High Reliability: What’s Your Role?
“High reliability has come of age.” So says Chuck Stokes, President and CEO of Houston’s Memorial Hermann Health System in a recent keynote for UAB’s National Symposium for Healthcare Executives. The implications of his statement are wide-ranging and deeply important in our evolving story of U.S. health and healthcare. We have begun to understand, in very concrete terms, the effect of our actions and inactions and how they contribute to the fundamental tenet of medicine to “do no harm”. Mr. Stokes cited the compelling and conservative statistic that our current rate of death by medical error is the equivalent of having a 737 crash every five and one-half hours. As we know, were this to occur, our whole country would be in a state of panic and all planes would be grounded until causes and corrections were established. Yet, every day in healthcare, we continue with processes and behaviors that result in error, making only incremental changes to improve safety and quality.
Perhaps our methods for teaching and requiring such change require a shakeup. Perhaps it is time we considered a new paradigm and structure for the work we do every day. What if:
1. We aligned the responsibility and authority for change with the person or people closest to the action or decision to be made?
2. We made real efforts to ensure the goals of the physician, administrator, nurses, and support staff were all in sync? And what if those goals all supported the health of the patient first?
3. We established a “swiss cheese” Just Culture model so that we have layers supporting other layers, and nothing seeping through the cracks and holes of any one layer?
4. We drive our best practice changes through every action, large and small, in every visit, every stay, every encounter?
5. We embed such a patient-centric notion of high reliability into our academic settings so that graduates emerge using best practices and serve as role models to those trained differently?
In essence, how might we put the patient first and keep him or her in the center of the work we do every day?
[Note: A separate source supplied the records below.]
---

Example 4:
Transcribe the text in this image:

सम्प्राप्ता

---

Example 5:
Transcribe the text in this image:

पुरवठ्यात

Tremendous work is being done daily by the many unsung heroes of healthcare. Timeouts are called, root cause analyses are conscientiously performed not in an attempt to punish but in an effort to understand. Students and long-time employees alike are taught new safety procedures, held to higher standards, measured against increasingly tight goals. And so, in many cases, the problem with our safety lies not in knowing what to do but in doing it every single time, in every encounter, with every person.
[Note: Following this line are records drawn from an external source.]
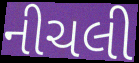
નીચલી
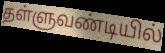
தள்ளுவண்டியில்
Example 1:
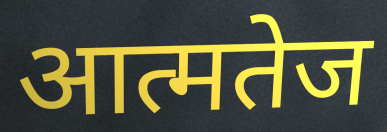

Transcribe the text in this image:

आत्मतेज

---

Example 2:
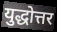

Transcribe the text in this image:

युद्धोत्तर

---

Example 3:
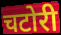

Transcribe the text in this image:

चटोरी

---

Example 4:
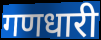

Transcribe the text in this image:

गणधारी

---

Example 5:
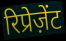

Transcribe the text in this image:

रिप्रेज़ेंट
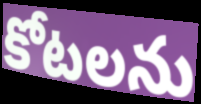
కోటలను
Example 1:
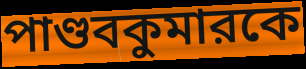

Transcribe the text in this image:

পাণ্ডবকুমারকে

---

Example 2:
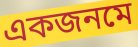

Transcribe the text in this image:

একজনমে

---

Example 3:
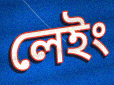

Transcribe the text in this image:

লেইং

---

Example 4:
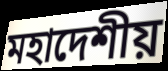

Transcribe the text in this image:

মহাদেশীয়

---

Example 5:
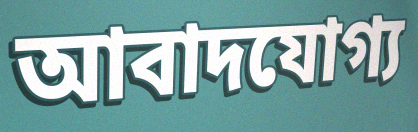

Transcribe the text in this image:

আবাদযোগ্য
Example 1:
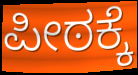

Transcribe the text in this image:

ಪೀಠಕ್ಕೆ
What will it take to achieve a culture of “zero tolerance” for error, and a culture that supports learning when an error does occur? As with every organizational change, implementation and sustainability come in the actions and messages delivered by the most senior leaders. Whether we are aware or not, every physician, caregiver, leader, and patient are watching. Watching to see how we respond to a mistake. Watching to see whether it’s worth our time to be part of reviewing errors and making change. Watching to understand whether we prioritize talking directly to the parties involved or whether we only approach errors as another process problem to be solved. Watching to see what we do and don’t do.
What are the steps you can take today?
1. Ask people about their efforts to ensure high reliability. “What do you do in your work to help make us safer?”
2. Listen to conversations that highlight attention to best practices in safety and look for actions that reveal high reliability in behavior, processes, and systems.
3. Demonstrate high reliability as a priority. Attend root cause analyses; speak directly with families who have been harmed; celebrate the successes you see that show your organization as one embracing high reliability.
We are on the verge of greatness in many aspects of healthcare delivery. One of the most fundamental of these aspects involves putting our patients first by delivering the finest care; doing so means we act in ways that support the very safest measures in every situation. Greatness comes as our patients’ health improves at better and faster rates than in previous times and as they and we come to better understandings of how and why this improvement occurs.